### Description of the task
The data that follows must be transcribed in full and exactly, minus the pictures.

---------- Supplied information

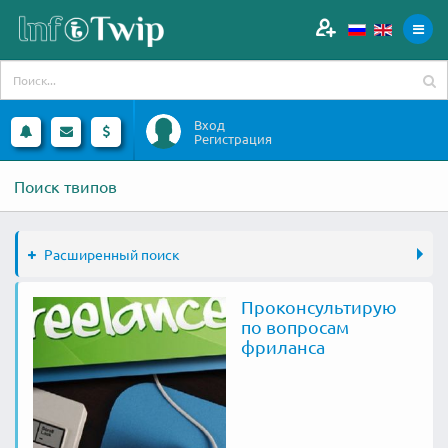
Вход
Регистрация
Поиск твипов
Расширенный поиск
Проконсультирую
по вопросам
фриланса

--------------------

### Solved exercise
Вход
Регистрация
Поиск твипов
Расширенный поиск
Проконсультирую
по вопросам
фриланса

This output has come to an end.